What the task asks:
Please repeat the lines from the records below word for word, starting at the line that contains "collector number: 293" and stopping after the line that contains "collector number: 217".

Provided records:
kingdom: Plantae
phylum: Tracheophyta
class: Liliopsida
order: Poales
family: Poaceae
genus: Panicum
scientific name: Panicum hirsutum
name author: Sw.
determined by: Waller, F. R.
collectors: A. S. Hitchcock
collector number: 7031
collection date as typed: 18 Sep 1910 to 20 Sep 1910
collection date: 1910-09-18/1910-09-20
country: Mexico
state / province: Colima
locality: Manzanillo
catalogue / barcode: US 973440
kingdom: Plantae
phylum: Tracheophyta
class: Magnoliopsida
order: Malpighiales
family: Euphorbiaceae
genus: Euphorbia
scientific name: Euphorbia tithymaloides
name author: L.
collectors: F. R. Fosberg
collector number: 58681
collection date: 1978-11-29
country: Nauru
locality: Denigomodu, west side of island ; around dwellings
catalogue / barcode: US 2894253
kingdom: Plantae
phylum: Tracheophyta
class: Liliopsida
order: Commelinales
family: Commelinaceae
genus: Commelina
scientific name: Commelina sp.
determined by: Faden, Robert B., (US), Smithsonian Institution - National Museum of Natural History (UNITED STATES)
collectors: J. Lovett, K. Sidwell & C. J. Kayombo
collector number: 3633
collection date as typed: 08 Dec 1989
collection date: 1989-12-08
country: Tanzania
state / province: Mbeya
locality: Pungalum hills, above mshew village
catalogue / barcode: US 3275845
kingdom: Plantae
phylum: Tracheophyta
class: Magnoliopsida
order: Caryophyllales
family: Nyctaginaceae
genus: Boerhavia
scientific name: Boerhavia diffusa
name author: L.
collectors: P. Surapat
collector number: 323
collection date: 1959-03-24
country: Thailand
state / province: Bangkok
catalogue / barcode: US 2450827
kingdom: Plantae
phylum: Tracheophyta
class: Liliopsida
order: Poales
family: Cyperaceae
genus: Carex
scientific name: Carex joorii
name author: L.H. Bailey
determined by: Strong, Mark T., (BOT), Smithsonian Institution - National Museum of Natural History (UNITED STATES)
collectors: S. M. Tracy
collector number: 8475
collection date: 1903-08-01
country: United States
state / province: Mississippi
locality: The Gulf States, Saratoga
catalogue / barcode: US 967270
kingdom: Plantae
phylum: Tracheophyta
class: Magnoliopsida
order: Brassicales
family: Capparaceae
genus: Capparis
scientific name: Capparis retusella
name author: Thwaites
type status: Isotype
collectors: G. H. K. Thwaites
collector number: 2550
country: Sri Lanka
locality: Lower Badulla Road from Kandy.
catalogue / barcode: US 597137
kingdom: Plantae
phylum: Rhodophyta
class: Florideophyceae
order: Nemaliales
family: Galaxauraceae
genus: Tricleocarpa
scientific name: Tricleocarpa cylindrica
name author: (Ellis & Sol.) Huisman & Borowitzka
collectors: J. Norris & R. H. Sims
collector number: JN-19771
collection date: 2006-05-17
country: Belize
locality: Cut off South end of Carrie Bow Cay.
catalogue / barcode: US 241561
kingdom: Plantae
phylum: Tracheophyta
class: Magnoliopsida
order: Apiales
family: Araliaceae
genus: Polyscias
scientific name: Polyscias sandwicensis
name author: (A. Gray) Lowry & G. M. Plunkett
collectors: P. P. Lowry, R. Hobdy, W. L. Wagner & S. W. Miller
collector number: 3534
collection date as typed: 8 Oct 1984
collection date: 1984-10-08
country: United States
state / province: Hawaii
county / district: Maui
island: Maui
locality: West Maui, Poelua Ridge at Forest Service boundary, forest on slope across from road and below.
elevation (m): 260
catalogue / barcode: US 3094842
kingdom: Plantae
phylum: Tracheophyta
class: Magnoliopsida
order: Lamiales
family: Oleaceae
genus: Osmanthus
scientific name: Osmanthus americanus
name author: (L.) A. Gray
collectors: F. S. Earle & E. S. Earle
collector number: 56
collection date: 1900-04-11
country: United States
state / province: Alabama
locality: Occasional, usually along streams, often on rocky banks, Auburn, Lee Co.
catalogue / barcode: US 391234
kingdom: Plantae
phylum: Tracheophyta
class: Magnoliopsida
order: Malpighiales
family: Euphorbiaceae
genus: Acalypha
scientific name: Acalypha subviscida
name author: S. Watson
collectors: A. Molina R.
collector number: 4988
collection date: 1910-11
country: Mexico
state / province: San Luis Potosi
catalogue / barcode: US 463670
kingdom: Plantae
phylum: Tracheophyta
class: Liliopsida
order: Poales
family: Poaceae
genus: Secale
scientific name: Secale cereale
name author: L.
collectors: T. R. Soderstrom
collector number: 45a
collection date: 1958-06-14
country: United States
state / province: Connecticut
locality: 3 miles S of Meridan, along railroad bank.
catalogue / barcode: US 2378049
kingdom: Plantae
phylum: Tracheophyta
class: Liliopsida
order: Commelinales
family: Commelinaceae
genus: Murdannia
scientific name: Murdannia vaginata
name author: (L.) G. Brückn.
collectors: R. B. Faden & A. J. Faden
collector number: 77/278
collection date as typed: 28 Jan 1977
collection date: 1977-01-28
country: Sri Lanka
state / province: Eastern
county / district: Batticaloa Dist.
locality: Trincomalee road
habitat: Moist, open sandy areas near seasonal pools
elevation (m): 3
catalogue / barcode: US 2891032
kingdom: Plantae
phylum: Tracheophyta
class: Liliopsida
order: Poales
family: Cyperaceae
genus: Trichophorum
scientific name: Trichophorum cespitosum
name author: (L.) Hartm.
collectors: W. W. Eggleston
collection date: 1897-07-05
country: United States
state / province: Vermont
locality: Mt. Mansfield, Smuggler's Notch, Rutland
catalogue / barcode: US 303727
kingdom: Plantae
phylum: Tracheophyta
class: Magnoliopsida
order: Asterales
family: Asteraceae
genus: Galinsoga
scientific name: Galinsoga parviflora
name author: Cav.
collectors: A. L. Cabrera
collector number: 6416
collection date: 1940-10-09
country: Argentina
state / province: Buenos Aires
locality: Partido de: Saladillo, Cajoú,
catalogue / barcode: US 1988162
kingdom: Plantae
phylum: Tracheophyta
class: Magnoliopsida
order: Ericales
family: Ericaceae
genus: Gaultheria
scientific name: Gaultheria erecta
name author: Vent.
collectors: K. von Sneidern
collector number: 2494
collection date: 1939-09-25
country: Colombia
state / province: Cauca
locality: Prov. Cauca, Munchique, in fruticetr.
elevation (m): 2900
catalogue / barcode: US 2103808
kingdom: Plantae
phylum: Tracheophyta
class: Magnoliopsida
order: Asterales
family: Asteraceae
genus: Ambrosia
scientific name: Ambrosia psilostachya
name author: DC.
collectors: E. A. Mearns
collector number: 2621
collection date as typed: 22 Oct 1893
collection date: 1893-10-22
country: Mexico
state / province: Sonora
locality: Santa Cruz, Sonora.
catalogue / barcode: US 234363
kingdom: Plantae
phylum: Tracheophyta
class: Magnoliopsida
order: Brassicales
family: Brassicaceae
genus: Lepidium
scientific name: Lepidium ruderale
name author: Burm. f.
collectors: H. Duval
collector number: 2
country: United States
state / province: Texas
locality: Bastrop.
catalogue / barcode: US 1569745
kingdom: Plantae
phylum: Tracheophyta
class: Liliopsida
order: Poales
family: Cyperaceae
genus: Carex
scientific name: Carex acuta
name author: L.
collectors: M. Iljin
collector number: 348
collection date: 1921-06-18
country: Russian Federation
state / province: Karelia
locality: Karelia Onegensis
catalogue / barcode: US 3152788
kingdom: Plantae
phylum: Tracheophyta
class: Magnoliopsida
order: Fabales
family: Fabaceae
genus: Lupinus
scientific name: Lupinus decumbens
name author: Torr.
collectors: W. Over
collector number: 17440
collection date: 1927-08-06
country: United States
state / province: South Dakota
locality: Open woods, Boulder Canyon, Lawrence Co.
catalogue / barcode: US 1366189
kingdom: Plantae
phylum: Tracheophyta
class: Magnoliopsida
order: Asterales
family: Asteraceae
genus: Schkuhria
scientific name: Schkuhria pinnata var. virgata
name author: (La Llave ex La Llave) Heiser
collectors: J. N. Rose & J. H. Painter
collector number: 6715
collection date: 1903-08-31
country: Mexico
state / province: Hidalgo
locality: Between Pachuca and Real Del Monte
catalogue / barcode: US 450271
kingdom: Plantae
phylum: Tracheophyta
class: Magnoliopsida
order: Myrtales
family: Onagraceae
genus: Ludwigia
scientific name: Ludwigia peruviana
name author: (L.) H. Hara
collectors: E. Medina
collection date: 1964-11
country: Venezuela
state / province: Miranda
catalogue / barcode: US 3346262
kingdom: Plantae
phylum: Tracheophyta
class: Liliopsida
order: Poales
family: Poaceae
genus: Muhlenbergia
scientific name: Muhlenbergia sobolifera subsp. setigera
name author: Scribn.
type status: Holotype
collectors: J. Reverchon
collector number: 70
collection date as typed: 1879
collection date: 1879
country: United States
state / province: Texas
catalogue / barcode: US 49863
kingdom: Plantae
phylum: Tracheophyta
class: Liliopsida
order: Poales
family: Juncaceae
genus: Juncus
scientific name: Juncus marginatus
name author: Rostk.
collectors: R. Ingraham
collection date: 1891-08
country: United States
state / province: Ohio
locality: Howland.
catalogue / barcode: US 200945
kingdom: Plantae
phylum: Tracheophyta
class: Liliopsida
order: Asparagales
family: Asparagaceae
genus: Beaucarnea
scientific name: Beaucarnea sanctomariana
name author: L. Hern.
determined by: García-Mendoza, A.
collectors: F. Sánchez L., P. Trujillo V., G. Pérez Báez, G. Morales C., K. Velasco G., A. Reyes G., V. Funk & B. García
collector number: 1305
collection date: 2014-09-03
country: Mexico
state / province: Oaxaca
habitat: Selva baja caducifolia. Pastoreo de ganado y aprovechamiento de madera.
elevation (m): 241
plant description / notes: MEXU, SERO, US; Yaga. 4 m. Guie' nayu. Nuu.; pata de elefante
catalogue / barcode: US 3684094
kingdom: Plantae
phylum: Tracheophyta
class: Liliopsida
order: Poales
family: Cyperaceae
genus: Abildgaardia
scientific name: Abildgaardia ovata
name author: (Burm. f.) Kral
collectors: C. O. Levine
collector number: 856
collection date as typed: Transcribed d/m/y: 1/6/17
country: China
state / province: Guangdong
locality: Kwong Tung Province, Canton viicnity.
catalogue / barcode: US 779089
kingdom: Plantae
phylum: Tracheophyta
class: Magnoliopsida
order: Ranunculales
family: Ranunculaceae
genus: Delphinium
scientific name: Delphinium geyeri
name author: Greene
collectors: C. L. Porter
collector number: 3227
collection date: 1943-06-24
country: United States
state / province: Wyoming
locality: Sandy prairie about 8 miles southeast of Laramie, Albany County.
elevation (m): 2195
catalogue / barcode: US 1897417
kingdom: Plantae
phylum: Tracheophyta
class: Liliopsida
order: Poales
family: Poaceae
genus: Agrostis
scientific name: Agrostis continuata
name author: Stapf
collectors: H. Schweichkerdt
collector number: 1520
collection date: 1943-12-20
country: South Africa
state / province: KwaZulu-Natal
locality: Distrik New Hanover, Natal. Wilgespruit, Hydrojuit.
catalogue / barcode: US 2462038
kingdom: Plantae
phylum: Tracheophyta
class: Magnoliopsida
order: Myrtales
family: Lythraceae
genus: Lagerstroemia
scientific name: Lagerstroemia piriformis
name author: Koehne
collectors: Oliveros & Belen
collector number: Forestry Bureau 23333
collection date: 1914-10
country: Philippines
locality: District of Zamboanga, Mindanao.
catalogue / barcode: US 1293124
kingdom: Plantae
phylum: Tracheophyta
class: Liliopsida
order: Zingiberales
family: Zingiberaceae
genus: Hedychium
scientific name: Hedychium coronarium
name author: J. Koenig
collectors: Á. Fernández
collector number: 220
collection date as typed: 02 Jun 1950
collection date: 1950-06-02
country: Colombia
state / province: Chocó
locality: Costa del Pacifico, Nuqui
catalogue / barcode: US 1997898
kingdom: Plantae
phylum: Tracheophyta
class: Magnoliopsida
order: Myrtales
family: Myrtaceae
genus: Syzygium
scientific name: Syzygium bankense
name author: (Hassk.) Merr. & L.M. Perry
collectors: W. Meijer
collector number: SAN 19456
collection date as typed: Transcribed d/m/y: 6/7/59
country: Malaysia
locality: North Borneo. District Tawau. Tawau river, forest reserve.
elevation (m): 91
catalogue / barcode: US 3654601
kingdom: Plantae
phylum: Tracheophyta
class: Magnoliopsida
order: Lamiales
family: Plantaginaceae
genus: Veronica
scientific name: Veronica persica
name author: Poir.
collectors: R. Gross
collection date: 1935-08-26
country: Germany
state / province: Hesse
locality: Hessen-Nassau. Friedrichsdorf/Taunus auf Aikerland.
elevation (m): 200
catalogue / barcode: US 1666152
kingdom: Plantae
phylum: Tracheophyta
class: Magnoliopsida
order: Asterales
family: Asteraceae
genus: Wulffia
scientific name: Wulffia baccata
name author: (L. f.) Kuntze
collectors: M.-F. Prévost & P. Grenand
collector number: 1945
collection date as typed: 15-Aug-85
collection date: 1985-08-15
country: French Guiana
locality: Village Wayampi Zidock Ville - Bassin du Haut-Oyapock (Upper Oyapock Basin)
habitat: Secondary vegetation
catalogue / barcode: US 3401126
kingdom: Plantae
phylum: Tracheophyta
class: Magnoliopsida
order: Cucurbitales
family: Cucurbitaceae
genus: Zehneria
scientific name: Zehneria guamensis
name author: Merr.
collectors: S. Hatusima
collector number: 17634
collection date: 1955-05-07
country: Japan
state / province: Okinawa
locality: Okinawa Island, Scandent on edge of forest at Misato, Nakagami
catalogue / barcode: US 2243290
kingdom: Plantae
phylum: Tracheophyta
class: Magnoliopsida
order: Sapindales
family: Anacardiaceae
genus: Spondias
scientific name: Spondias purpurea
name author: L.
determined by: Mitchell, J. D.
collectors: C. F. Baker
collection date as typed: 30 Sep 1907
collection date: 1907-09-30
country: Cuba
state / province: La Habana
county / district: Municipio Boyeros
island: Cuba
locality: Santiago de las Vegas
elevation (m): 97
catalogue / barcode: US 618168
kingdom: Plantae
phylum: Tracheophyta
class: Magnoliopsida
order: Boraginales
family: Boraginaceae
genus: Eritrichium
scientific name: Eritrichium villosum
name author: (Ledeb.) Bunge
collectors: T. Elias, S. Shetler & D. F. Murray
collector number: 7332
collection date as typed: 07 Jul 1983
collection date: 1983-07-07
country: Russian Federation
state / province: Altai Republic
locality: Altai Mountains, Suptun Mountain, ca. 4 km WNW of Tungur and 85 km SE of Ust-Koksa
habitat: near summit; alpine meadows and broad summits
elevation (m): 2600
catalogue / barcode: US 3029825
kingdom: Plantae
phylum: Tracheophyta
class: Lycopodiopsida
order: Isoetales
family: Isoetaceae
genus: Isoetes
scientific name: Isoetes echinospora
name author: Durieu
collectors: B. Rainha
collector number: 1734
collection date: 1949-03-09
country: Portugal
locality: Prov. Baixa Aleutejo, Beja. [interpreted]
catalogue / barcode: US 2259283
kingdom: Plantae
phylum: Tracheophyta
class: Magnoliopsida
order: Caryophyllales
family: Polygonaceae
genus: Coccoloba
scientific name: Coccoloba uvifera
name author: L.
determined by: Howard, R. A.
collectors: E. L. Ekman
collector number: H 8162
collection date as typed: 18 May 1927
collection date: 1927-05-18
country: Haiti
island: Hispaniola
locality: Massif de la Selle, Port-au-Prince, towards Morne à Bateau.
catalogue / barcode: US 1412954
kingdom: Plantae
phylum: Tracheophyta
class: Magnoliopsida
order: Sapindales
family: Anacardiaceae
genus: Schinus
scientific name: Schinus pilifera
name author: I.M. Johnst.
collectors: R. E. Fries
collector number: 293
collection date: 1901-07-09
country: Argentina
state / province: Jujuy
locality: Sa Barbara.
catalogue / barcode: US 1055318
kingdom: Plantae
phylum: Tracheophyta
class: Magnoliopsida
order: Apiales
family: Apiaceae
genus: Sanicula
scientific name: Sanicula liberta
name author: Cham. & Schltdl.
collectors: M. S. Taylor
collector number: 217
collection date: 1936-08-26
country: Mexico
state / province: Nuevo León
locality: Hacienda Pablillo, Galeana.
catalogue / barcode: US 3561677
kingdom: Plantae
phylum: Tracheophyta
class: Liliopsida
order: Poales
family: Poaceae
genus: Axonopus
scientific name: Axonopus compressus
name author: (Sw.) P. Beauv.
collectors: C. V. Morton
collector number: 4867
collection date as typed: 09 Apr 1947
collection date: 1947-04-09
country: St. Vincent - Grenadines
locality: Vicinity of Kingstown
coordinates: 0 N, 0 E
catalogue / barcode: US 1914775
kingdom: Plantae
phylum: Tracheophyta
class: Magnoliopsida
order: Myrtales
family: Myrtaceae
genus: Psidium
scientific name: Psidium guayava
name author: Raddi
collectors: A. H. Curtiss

Correct answer:
collector number: 293
collection date: 1901-07-09
country: Argentina
state / province: Jujuy
locality: Sa Barbara.
catalogue / barcode: US 1055318
kingdom: Plantae
phylum: Tracheophyta
class: Magnoliopsida
order: Apiales
family: Apiaceae
genus: Sanicula
scientific name: Sanicula liberta
name author: Cham. & Schltdl.
collectors: M. S. Taylor
collector number: 217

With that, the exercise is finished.